Estelle Bennett Hughes Theater
The Bennett History Museum’s Theater shows an award-winning film, "The Southeastern Indians." The production gives visitors some background into the history of these native people. This film was co-produced by the Georgia Department of Natural Resources' Film and Video Division and Reinhardt University. It is a 15-minute documentary with a cast of 13 Native American actors and a story that is as compelling as it is tragic.
The land, on which Georgians live today, had been inhabited by people for over 12,000 years. The film describes the people living in the region during the Paleo era, the Archaic era, the Woodland era, the Mississippian era, and the more recent era of the "Five Civilized Tribes" (Cherokee, Creek, Seminole, Chickasaw and Choctaw). European settlers arrived a little less than 300 years ago. After European contact, the Indians became more and more dependent on manufactured items rather than items from the natural world. By the 1830s, most of the remaining Indians were forced to leave the Southeast on a journey known as the Trail of Tears. Visitors will leave the theater with a new understanding of the people of the Southeast.
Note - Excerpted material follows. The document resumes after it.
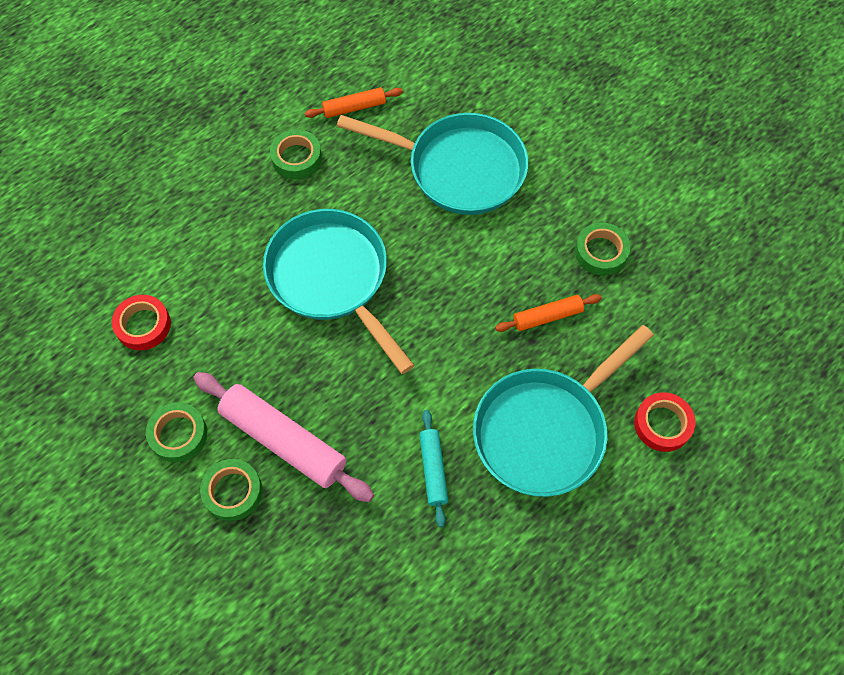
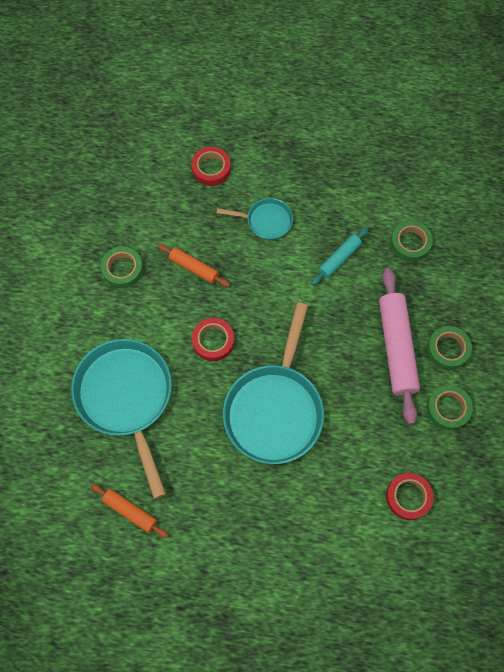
camera: 130 degrees left, 5 degrees up
(296, 158) = (205, 514): green tape -> green tape (410, 243)
(450, 276) = (213, 341): none -> red tape
(545, 430) = (266, 221): turquoise pan -> turquoise pan, size x0.50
This production is shown on a giant 9 foot high by 16 foot wide screen. You will see the magnificent landscape of Georgia from the rivers to the mountains. The Dolby surround sound wrapping the music and narrative will astonish viewers. The film explains the difficulties experienced by the Southeastern Indians after European colonists arrived, the removal of the Indians, and the sickness, starvation and death of many of these people. It also provides visitors with an appreciation of Georgia's natural environment and the history of this region.